■ Supplied records
========================================
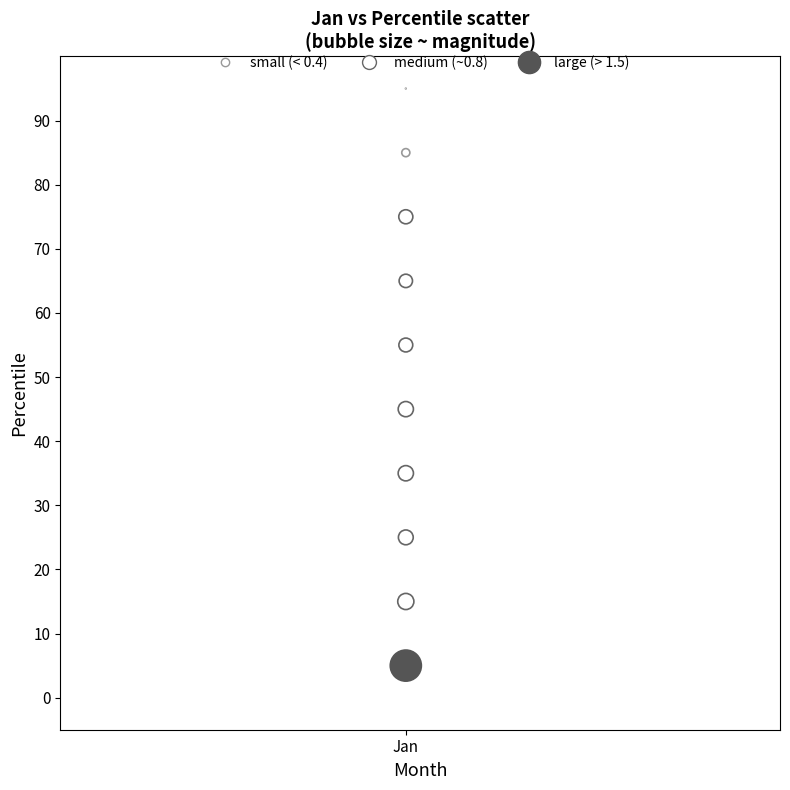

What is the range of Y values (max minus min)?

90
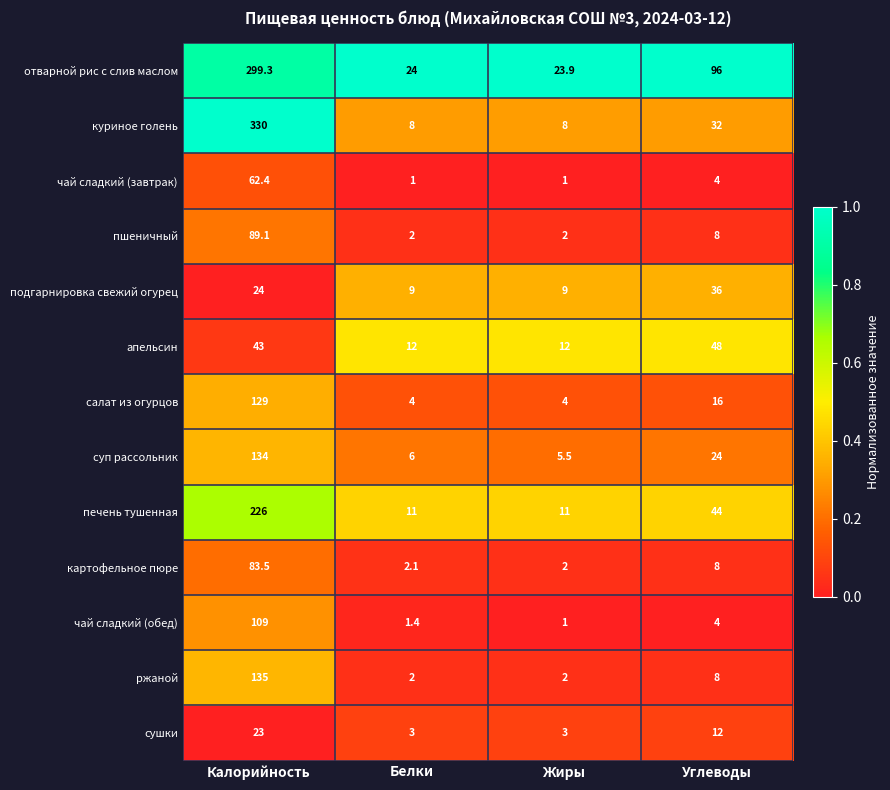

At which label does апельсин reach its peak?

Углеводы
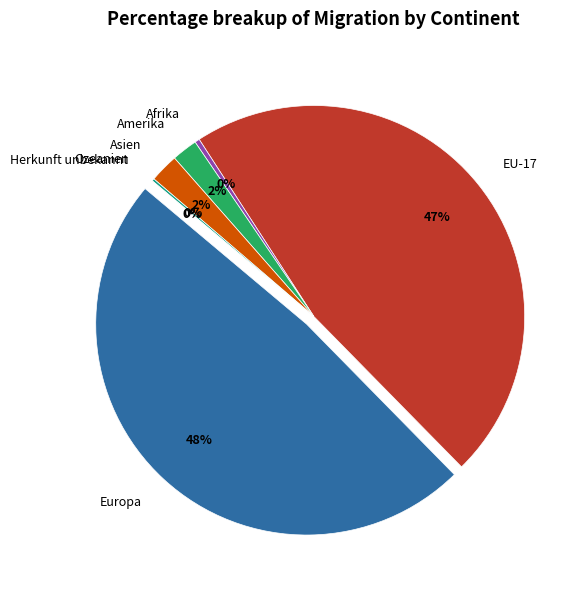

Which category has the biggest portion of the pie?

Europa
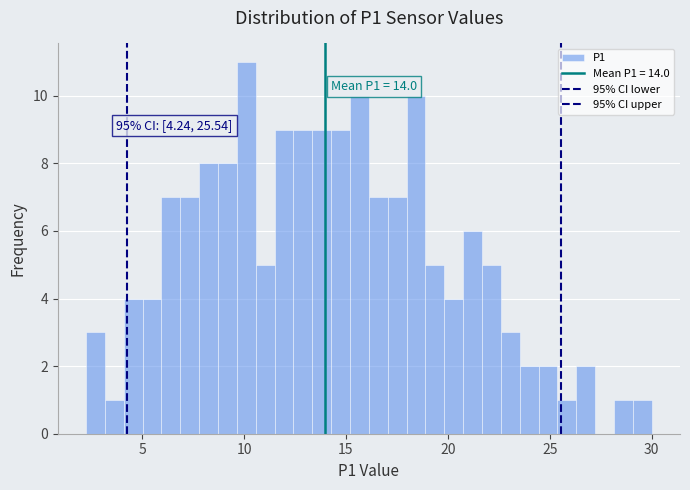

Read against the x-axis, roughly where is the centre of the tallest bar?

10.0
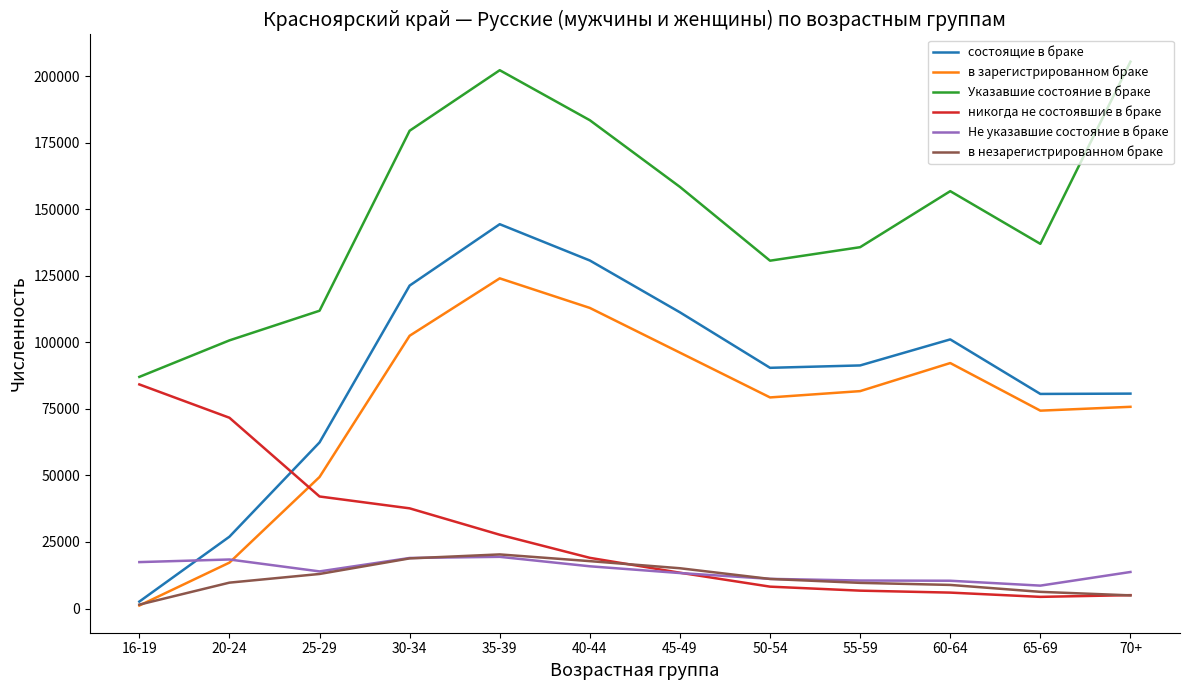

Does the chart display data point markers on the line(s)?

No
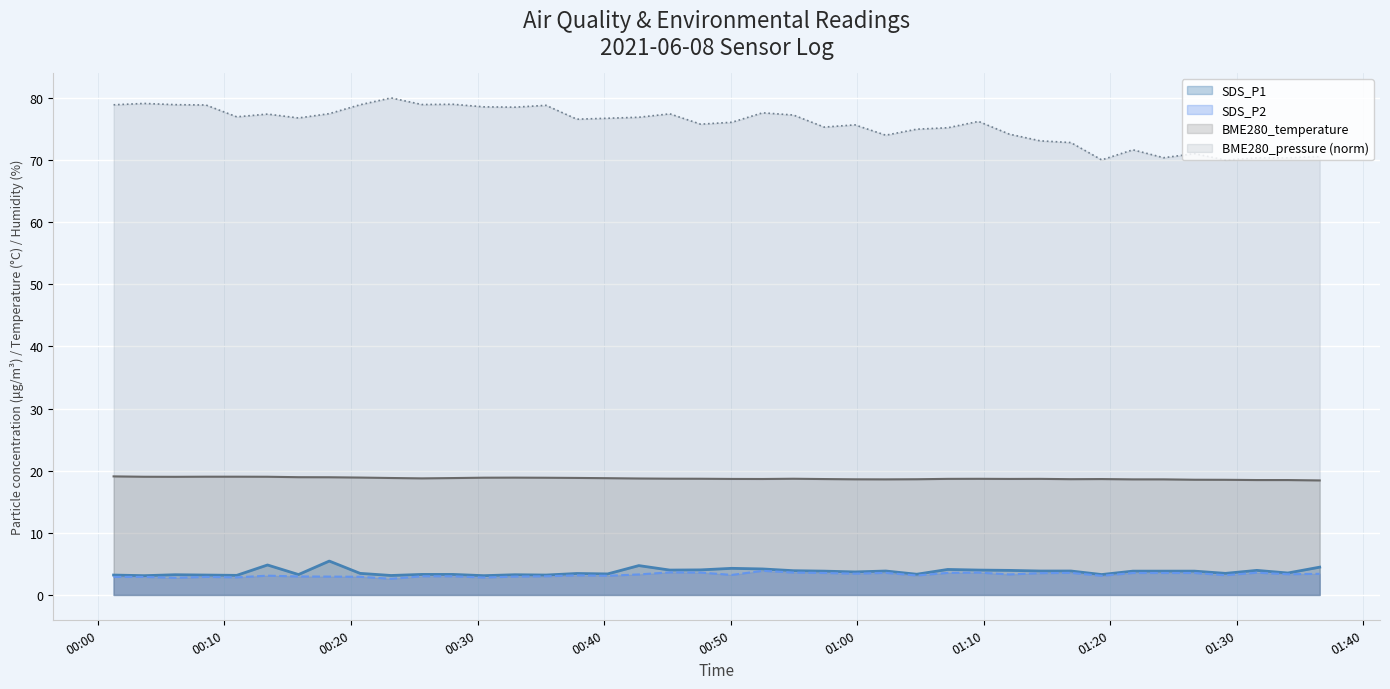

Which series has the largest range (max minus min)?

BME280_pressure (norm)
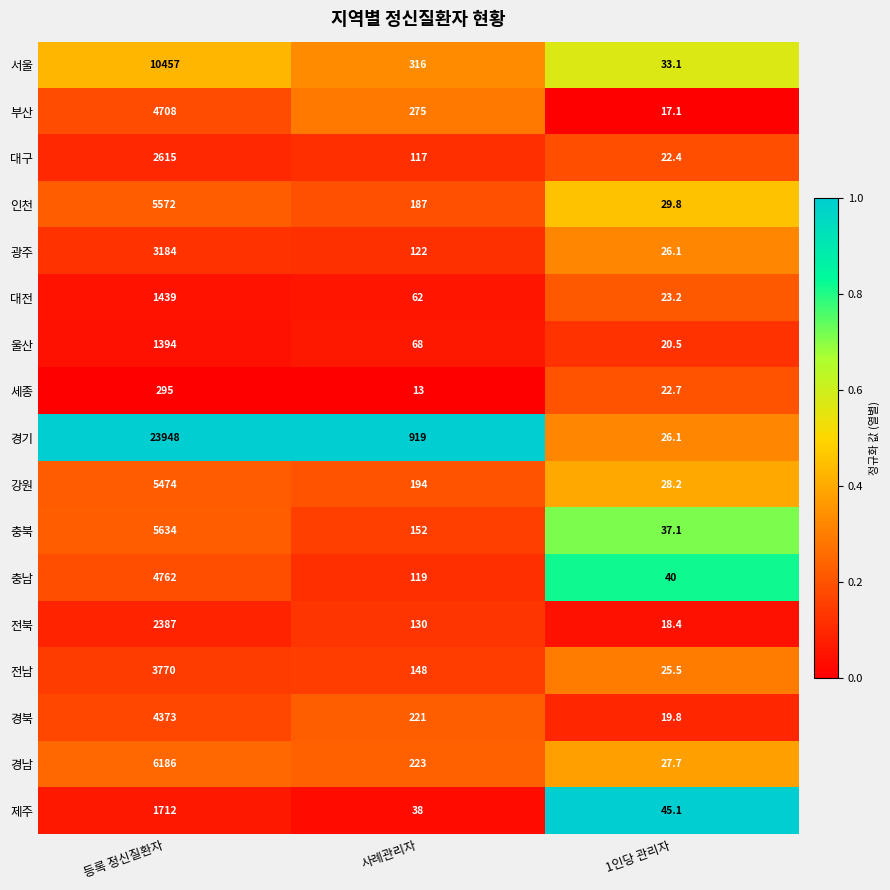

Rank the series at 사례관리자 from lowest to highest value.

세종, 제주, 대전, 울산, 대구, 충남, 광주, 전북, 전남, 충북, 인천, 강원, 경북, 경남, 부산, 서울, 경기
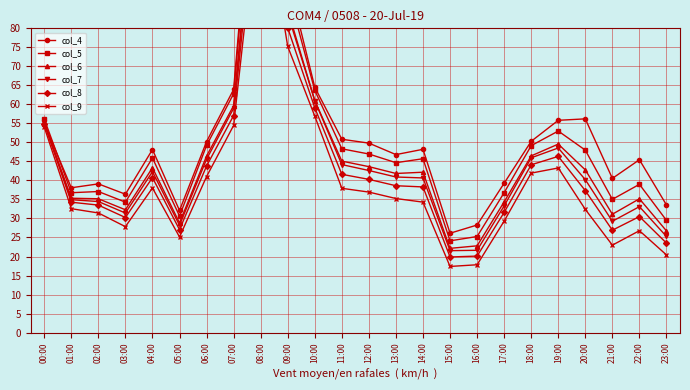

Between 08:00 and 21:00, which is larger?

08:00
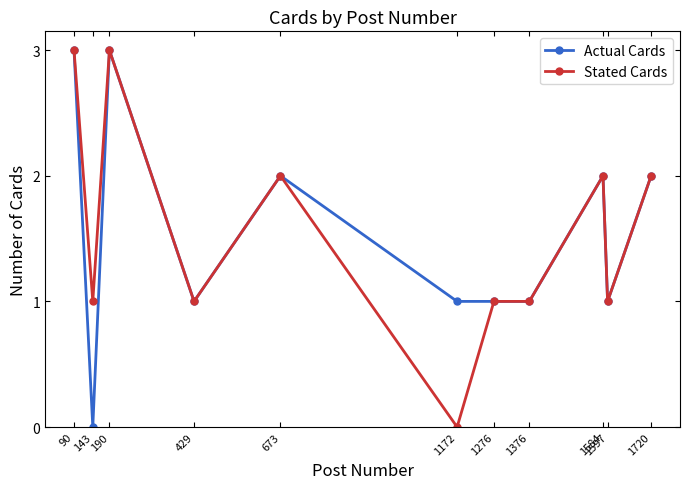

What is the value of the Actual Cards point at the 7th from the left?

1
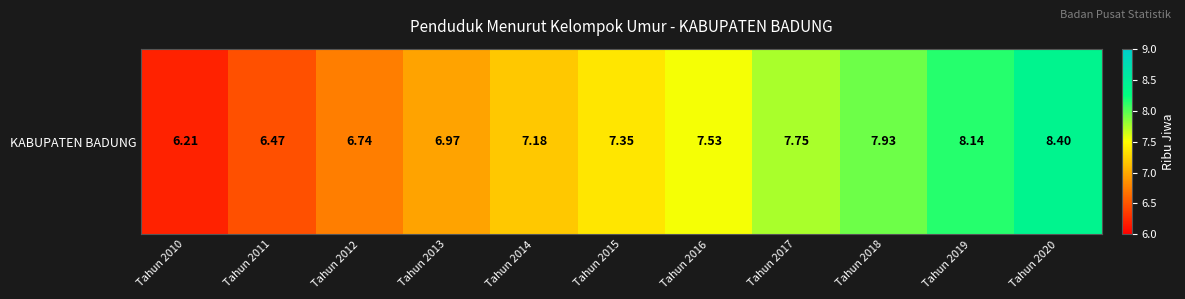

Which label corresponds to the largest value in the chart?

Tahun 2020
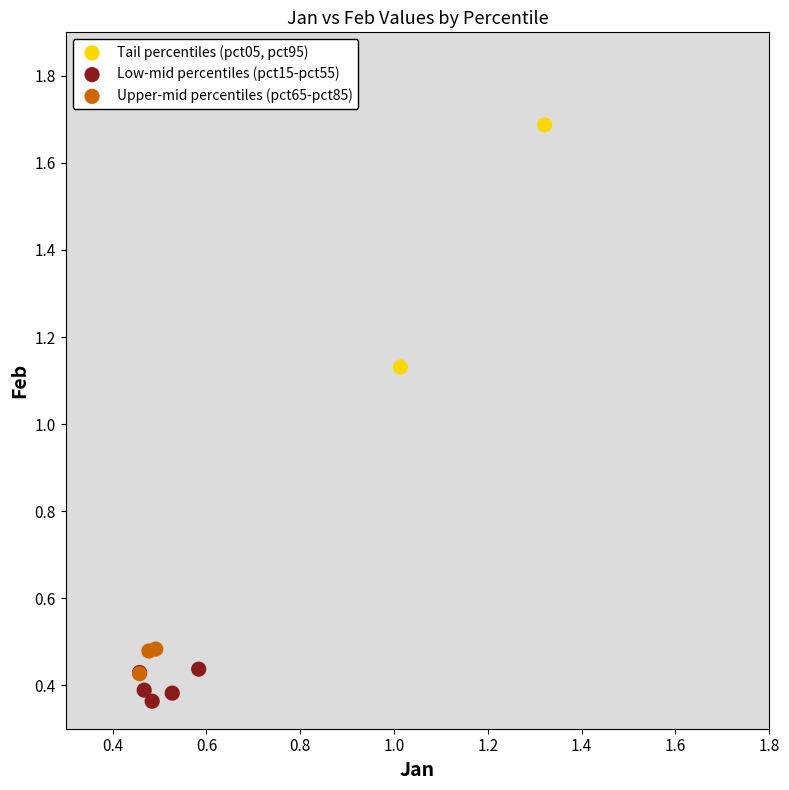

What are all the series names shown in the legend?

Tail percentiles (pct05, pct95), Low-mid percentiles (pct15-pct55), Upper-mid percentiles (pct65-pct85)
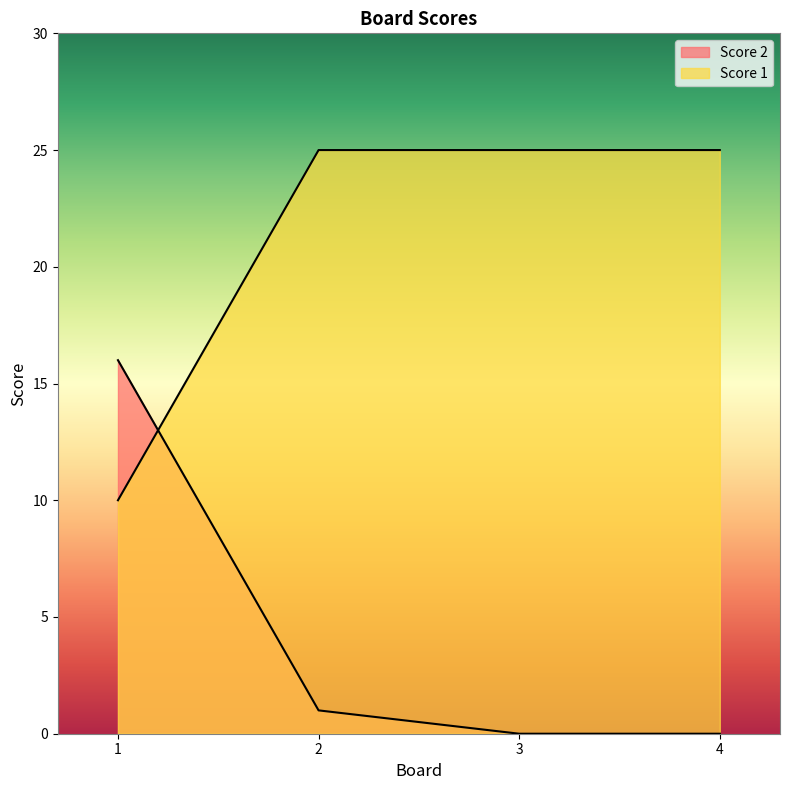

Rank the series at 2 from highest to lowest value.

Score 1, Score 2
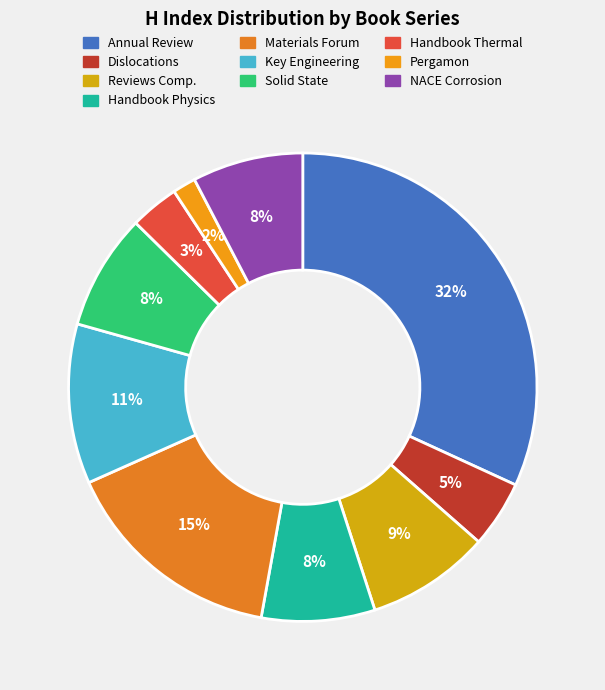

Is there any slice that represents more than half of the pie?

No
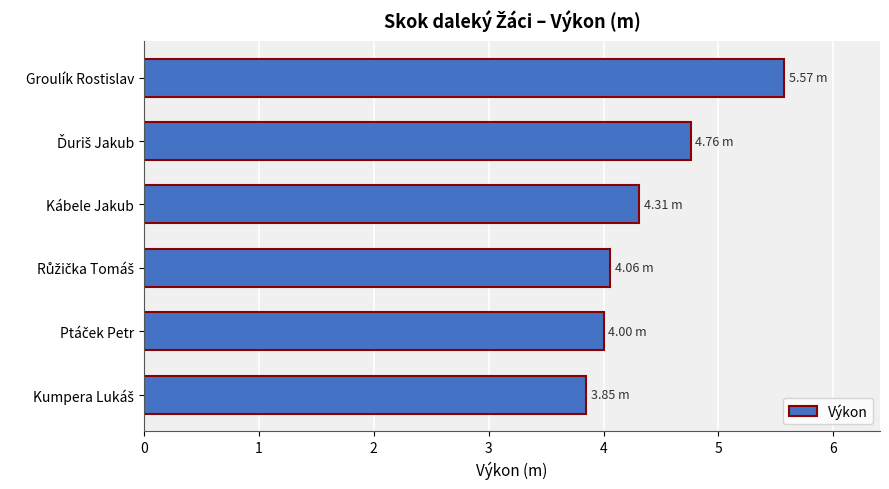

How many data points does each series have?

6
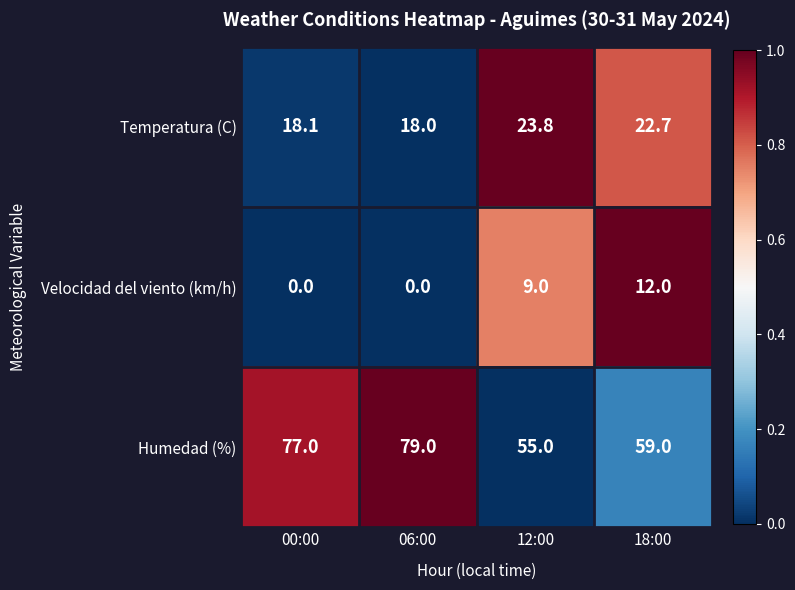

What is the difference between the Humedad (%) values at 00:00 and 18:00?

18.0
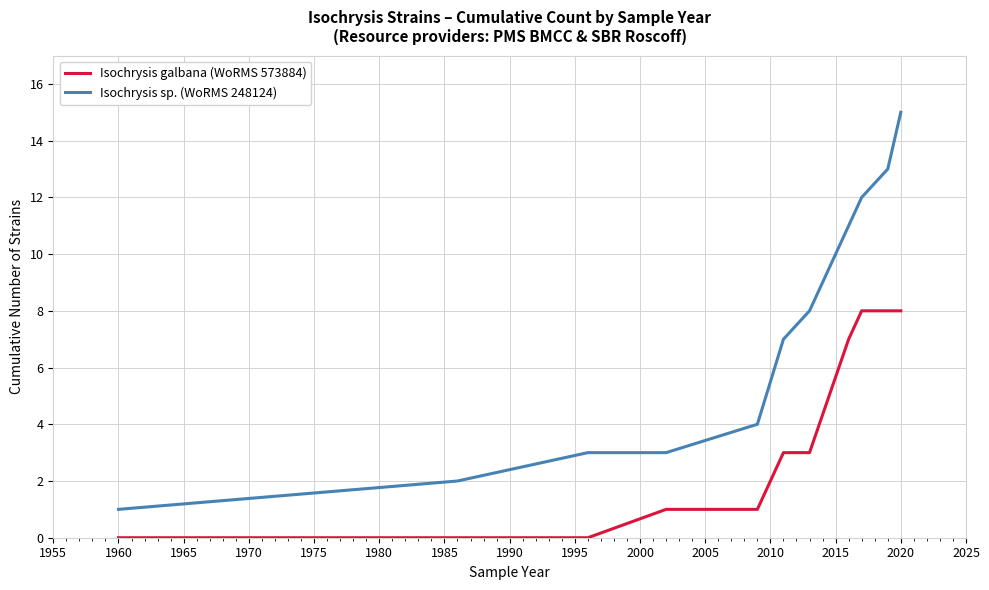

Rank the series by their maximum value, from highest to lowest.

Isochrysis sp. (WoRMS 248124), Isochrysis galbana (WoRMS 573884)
========================================
■ Problem to work on
Rewrite the records from the line with "경남, 부산, 서울, 경기" up to and including the last line, replacing "Rank" with "Order" and changing nothing else. Leave the pictures out.

■ Exercise output
세종, 제주, 대전, 울산, 대구, 충남, 광주, 전북, 전남, 충북, 인천, 강원, 경북, 경남, 부산, 서울, 경기

Between 08:00 and 21:00, which is larger?

08:00

What is the value of the Actual Cards point at the 7th from the left?

1

Which label corresponds to the largest value in the chart?

Tahun 2020

What are all the series names shown in the legend?

Tail percentiles (pct05, pct95), Low-mid percentiles (pct15-pct55), Upper-mid percentiles (pct65-pct85)

Order the series at 2 from highest to lowest value.

Score 1, Score 2

Is there any slice that represents more than half of the pie?

No

How many data points does each series have?

6

What is the difference between the Humedad (%) values at 00:00 and 18:00?

18.0

Order the series by their maximum value, from highest to lowest.

Isochrysis sp. (WoRMS 248124), Isochrysis galbana (WoRMS 573884)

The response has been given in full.